In particular, Martin and Russell have pointed at alkaline deep-sea vents as a possible original cradle for life. In such vents, they argue, exist unique geochemical conditions that could have been the biochemical template for the metabolism of the first living cells. For example, in these vents CO2 is abiotically reduced by H2 into methane (CH4), which is also the reaction that powers autotrophic prokaryotes known as methanogens. In addition, alkaline vents harbor strong pH gradients (i.e., proton gradients) between the alkaline interior and the more neutral seawater, as well as porous structures. And this brings us back to chemiosmotic coupling. Martin et al. note (2008): 
"Accordingly, it has been suggested that the ability to harness a continuous and naturally existing proton gradient at an alkaline hydrothermal vent is older than the ability to generate a proton gradient with a chemistry that is specified by genes. [...] Regarding the question of which came first, there are two simple possibilities: either energy-consuming pumping or energy-conserving chemiosmotic harnessing came first."
Martin and Russell favor the latter scenario. The reason why chemiosmotic coupling is universal in living organisms could thus be that early life evolved to use those preexisting proton gradients from deep-sea vents! This, however, is not necessarily how life came to be... But it is an exciting idea that deserves our full attention. As far as I'm concerned, it is still the best hypothesis for the origin of life that I have read.

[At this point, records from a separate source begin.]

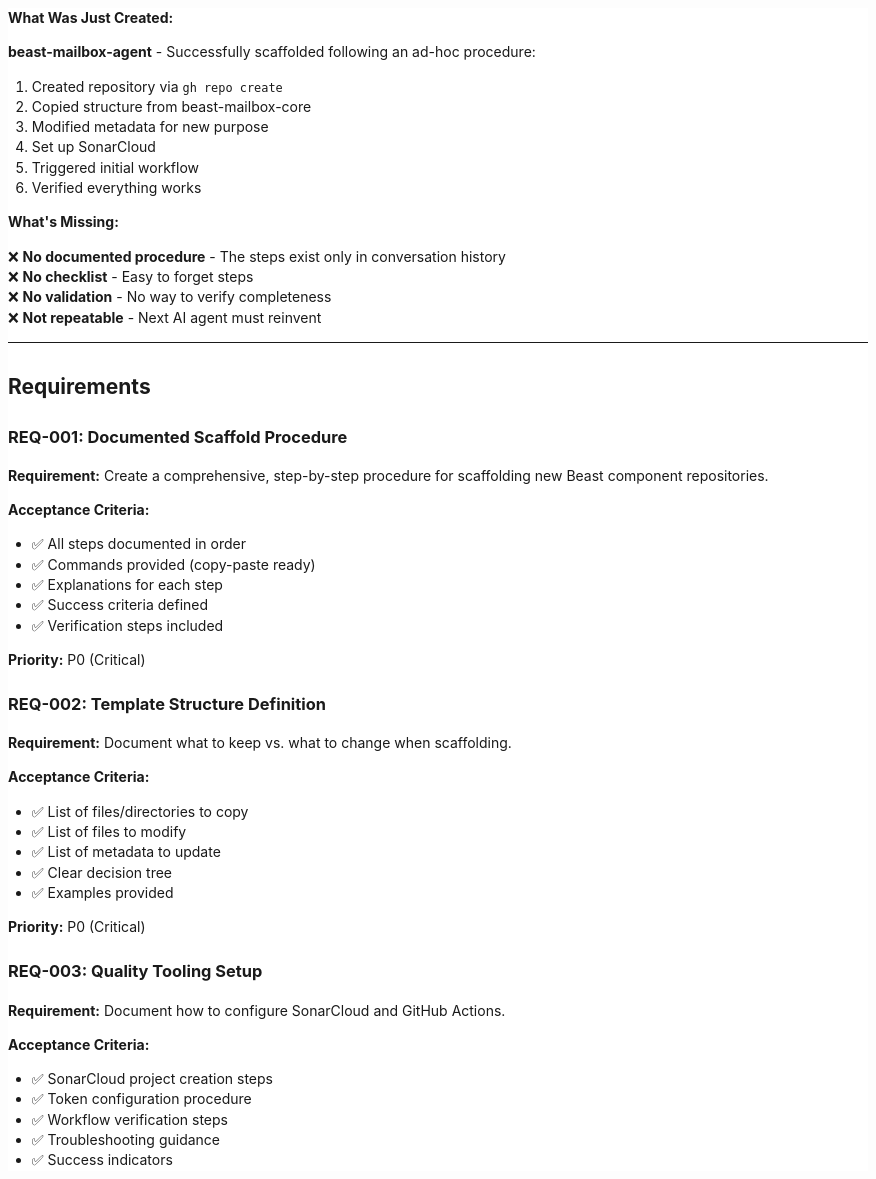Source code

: **What Was Just Created:**

**beast-mailbox-agent** - Successfully scaffolded following an ad-hoc procedure:
1. Created repository via `gh repo create`
2. Copied structure from beast-mailbox-core
3. Modified metadata for new purpose
4. Set up SonarCloud
5. Triggered initial workflow
6. Verified everything works

**What's Missing:**

❌ **No documented procedure** - The steps exist only in conversation history  
❌ **No checklist** - Easy to forget steps  
❌ **No validation** - No way to verify completeness  
❌ **Not repeatable** - Next AI agent must reinvent

---

## Requirements

### REQ-001: Documented Scaffold Procedure

**Requirement:** Create a comprehensive, step-by-step procedure for scaffolding new Beast component repositories.

**Acceptance Criteria:**
- ✅ All steps documented in order
- ✅ Commands provided (copy-paste ready)
- ✅ Explanations for each step
- ✅ Success criteria defined
- ✅ Verification steps included

**Priority:** P0 (Critical)

### REQ-002: Template Structure Definition

**Requirement:** Document what to keep vs. what to change when scaffolding.

**Acceptance Criteria:**
- ✅ List of files/directories to copy
- ✅ List of files to modify
- ✅ List of metadata to update
- ✅ Clear decision tree
- ✅ Examples provided

**Priority:** P0 (Critical)

### REQ-003: Quality Tooling Setup

**Requirement:** Document how to configure SonarCloud and GitHub Actions.

**Acceptance Criteria:**
- ✅ SonarCloud project creation steps
- ✅ Token configuration procedure
- ✅ Workflow verification steps
- ✅ Troubleshooting guidance
- ✅ Success indicators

In a follow-up post, I will write about the last part of the book that discusses the origin of complex (eukaryotic) life.

Notes
[1] Incidently,  it reminds me of that curious saying: ‘Science does not answer why questions, only how questions’. This is clearly untrue. Science often deals with ‘why’ questions, in particular questions pertaining to evolution. I’m not sure why this misleading saying persists, including among scientists…
 [2] Almost all cells use protons, but apparently some anerobic prokaryotic species use sodium ions instead.

References
  • Lane, N. (2015) The Vital Question. Profile Books, London. Paperback edition (2016), 360 p.
  • Martin, W., Baross, J., Kelley, D. and M. J. Russell. (2008) Hydrothermal vents and the origin of life. Nature Reviews Microbiology 6: 805-814.